** start GIVEN TEXT **

On the flip side, excellent service can boost you above your competition.  Treat your customers as individuals. You need a system in place that identifies your customers’ needs and be ready to meet them.

 

Create a Small Business Customer Service Plan

Take time to really look at your business, the services or products you provide, and all the ways you currently satisfy your customers or clients. Look at all of the ways your customer service has gone wrong in the past and what you could have done differently for a better customer outcome. It makes sense to obtain customer input too.

Once you know where to focus your energy, you can design a workable plan to address problems. You may also want to consider bringing in a customer service consultant.

 

Choose the Right Customer Service Tools

There are many tools available — from social media, to chat, to CRM systems — that can make it easier to serve your customers. Consider these small business tools to help provide stellar service:

-CRM System

A Customer Relationship Management (CRM) system is an essential customer service tool. Not only will a CRM provide you with the reports you need to monitor your customer service, but it also can help you organize and streamline other aspects of your business including operations and marketing.

CRM helps you manage your customer relationships by letting you store and analyze data about your customers, create customized reports, and send custom emails. CRM also lets you slice and dice data so you can analyze patterns and trends.  You will need to find the right CRM system at the right price for you.

 

-Live Chat

Customers today expect instant gratification. Different customers prefer to reach out to you in different ways. While some might like email or phone, chat is essential for any small business. CRM systems do not offer chat functionality that allows a customer to “chat” with you about issues online. If this is a service you wish to offer you will need to use another platform, such as social media.

 

-Social Media

Your small business should be found on all major relevant social media platforms. Make sure that your business pages are consistently branded, filled out properly, and have information on how your customers can reach you. Social media is not just a place to post about your new products or an award you won; they are essential customer service channels that need to be monitored and used to interact with customers and address concerns.

** end GIVEN TEXT **

REQUEST
Condense the paragraph of the customer service text above that begins "CRM helps you manage your customer relationships" into a short bulleted list that keeps its main facts.

** start DATA **

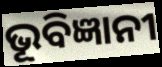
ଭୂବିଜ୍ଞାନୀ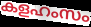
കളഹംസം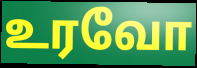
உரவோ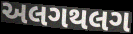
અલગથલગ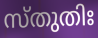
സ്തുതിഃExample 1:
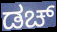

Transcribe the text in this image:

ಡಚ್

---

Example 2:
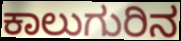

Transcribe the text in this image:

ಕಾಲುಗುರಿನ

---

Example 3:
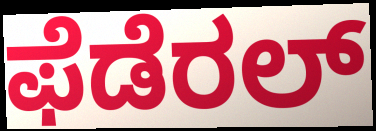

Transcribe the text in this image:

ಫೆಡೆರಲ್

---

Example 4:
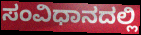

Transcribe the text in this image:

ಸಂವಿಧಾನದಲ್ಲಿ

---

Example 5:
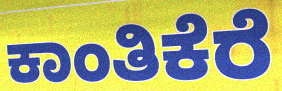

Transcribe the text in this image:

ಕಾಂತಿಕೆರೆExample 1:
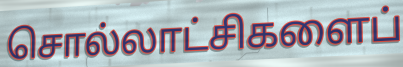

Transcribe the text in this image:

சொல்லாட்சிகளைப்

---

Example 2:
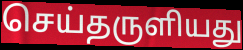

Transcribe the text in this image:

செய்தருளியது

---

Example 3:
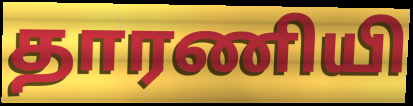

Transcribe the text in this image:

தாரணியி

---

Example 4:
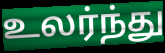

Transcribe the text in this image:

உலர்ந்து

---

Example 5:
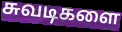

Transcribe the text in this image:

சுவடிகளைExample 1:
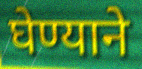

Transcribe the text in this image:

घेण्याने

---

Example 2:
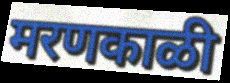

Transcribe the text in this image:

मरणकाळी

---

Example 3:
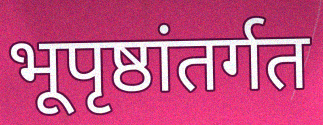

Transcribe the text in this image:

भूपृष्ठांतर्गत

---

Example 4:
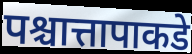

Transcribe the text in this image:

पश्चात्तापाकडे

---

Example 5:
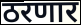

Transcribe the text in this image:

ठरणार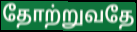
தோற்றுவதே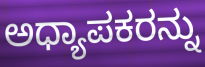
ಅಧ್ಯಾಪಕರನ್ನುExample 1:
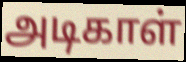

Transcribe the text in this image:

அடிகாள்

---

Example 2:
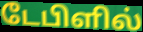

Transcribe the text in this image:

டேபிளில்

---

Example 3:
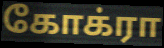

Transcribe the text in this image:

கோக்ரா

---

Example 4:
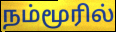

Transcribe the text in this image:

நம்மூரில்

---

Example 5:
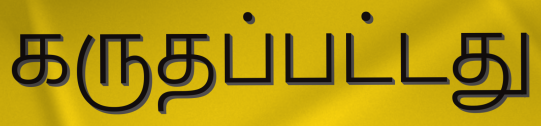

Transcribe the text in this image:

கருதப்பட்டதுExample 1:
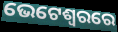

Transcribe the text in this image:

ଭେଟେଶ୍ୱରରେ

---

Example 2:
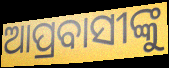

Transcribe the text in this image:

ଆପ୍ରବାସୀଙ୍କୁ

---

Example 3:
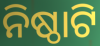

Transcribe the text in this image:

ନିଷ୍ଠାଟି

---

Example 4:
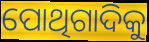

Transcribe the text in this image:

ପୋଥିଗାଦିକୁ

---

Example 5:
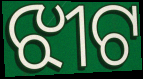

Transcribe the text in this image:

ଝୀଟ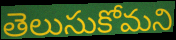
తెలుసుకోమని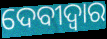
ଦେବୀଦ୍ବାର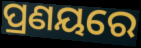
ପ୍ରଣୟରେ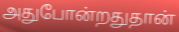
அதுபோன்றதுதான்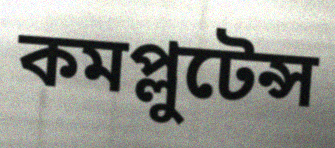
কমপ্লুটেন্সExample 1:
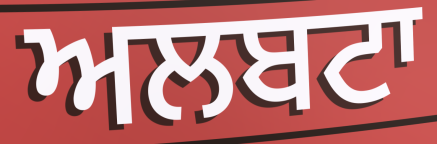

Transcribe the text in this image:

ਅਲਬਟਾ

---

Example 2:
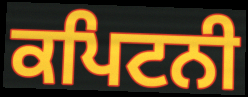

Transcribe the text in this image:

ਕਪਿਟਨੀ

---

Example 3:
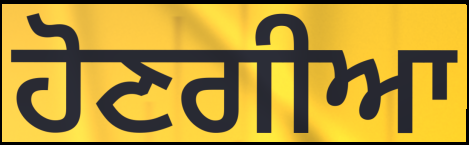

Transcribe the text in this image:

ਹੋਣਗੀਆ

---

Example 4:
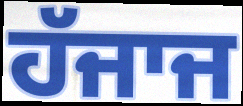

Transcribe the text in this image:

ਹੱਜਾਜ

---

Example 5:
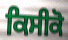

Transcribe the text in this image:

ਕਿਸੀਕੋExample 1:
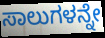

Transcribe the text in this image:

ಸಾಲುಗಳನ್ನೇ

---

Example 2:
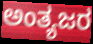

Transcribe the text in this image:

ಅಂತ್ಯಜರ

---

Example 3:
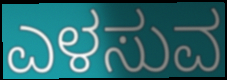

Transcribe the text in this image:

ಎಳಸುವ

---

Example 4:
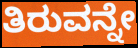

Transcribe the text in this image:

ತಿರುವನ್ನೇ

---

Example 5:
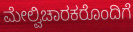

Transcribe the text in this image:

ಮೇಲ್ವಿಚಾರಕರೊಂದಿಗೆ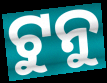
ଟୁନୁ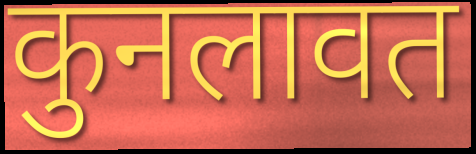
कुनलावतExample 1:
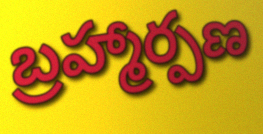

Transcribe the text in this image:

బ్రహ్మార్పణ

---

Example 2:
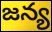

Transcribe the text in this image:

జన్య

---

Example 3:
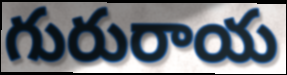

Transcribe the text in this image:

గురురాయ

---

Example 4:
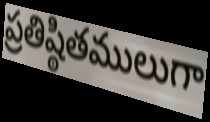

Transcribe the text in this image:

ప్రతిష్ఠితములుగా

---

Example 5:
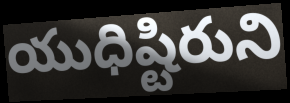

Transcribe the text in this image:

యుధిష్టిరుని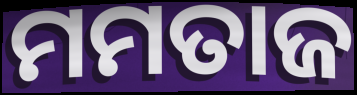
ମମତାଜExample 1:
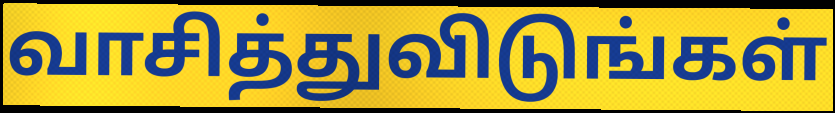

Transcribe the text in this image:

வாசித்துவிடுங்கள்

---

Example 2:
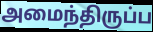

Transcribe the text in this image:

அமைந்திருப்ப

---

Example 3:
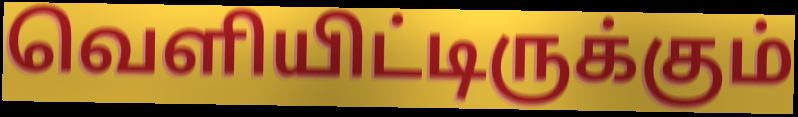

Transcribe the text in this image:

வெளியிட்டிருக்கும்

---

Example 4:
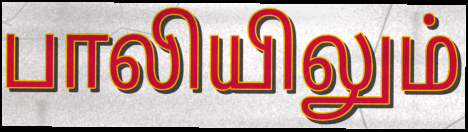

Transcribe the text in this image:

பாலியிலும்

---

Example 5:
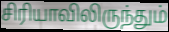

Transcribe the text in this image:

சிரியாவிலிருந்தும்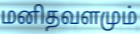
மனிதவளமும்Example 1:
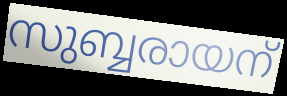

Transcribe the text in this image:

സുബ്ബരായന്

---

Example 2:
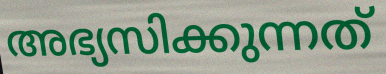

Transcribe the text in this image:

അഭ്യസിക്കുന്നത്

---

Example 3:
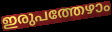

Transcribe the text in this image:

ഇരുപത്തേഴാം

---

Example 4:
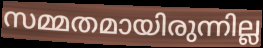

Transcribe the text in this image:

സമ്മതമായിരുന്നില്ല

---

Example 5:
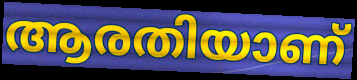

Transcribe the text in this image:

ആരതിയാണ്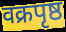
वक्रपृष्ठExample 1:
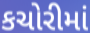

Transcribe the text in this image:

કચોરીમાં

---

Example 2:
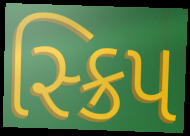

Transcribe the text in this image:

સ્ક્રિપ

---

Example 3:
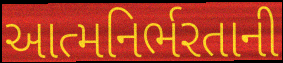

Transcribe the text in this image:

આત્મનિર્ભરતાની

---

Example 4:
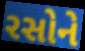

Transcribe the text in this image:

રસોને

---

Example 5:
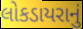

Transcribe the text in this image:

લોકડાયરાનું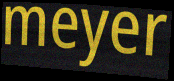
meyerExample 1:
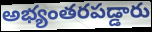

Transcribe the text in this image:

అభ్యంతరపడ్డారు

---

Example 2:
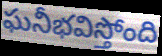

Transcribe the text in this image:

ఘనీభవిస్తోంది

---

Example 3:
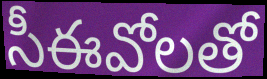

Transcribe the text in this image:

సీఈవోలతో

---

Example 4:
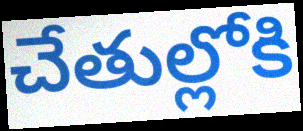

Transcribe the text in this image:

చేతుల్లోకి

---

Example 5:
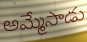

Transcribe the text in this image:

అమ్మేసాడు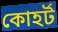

** end DATA **

TASK ANSWER
- CRM helps you manage customer relationships by letting you store and analyze customer data.
- It lets you create customized reports and send custom emails.
- It lets you slice and dice data to analyze patterns and trends.
- You will need to find the right CRM system at the right price for you.